I lift Aurora slightly. The blade hums, eager.

“I wrote that for you,” I whisper, fierce and certain. “It doesn’t get to use it against us.”

Evie swallows, eyes shining.

I hold her gaze. “One minute. Cover your ears. Don’t listen to it. Look at me.”

Her hands tremble, but she nods once.

I feel my eyes flare purple—hot, violent, steadying—because rage is clean and easy compared to panic.

Aurora hums in my grip, hungry for an ending.

The thought in my head turns razor-sharp. The thing that keeps trying to hurt Evie dies here.

Not “save the town.” Not “protect Eon’s image.” Not “contain the incident.”

This is personal now.

The Chorus convulses overhead, trying to find another hook—panic, grief, nostalgia. It dips toward the paramedics like it can smell Evie’s fear. Like it knows exactly where to bite next.

I step in front of her again, blade raised.

Her shoulders shake. She swallows hard. And she steps behind me.

The gesture is small, but it feels like trust.

“Girls,” I say into the comm, voice steady. “We end it.”

Jules’ laugh is bright and vicious. “Finally.”

Remy’s voice is calm as a blade. “Pattern is exposed.”

Mina’s breath steadies. “Tell us where.”

I lift Aurora, feeling it link to my throat like a second spine.

The Chorus’s faces ripple overhead, mouths opening in silent hunger.

I taste the edge of its song in the air—old jingles, old love, old regret.

It reaches for Evie again like a reflex.
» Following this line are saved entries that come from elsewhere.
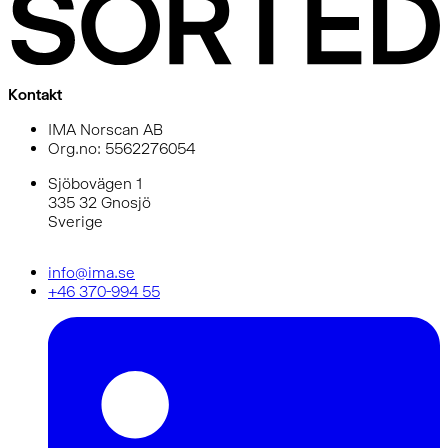
Kontakt
IMA Norscan AB
Org.no: 5562276054
Sjöbovägen 1
335 32 Gnosjö
Sverige
info@ima.se
+46 370-994 55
Like it thinks her heart is a lever it can pull.

I bare my teeth.

“No,” I whisper. “Not her.”

Then I sing.

Not into a mic.

Not for a crowd.

For war.

One note—pure, amplified through Aurora—slams upward into the sky like a spear of light.

The wards flare in response, catching the note and turning it into a containment dome, tightening around the Chorus’s mass.

It shrieks, trapped.

Jules darts in with Voltstep, blades charging with every step, carving through the demon’s edges.

Remy’s runes snap into a circle, glowing script sealing gaps, forcing the Chorus’s fragments back toward center.

Mina raises Heartglass, reflection flaring, and in it, the Chorus’s true shape shows: a knot of longing and hunger wrapped around the festival’s jingle like a noose.

Mina’s voice is soft and deadly. “There.”

I see it: the core, the hook it keeps returning to.

I draw a breath so deep it hurts, and I think of Evie.

Evie’s mouth on mine in the Ferris wheel.

Evie breaking the power to save strangers.

Evie always choosing other people over safety.

Evie, fierce and furious and alive.

The Chorus tries to whisper at me.

Come back. Stay. Never move on.

I lift Aurora. My voice drops into a note so low it vibrates the stage. Then I swing.

Aurora’s arc is bright and final, cutting through the demon’s core with a soundless shock that makes the air explode.

The Chorus shatters. Faces splinter into static. Mouths collapse into nothing. Old jingles fragment into harmless noise that scatters like ash.

The pressure in my skull releases all at once.

The crowd screams—human screams now, real, panicked, alive.

The sky clears. Lanterns bob, suddenly just lanterns again. I stand there breathing hard, blade humming in my hand, sweat cold under my makeup.

For a heartbeat, the world is quiet.

Then Evie’s voice cuts through it, raw and shaking. “Grandma.”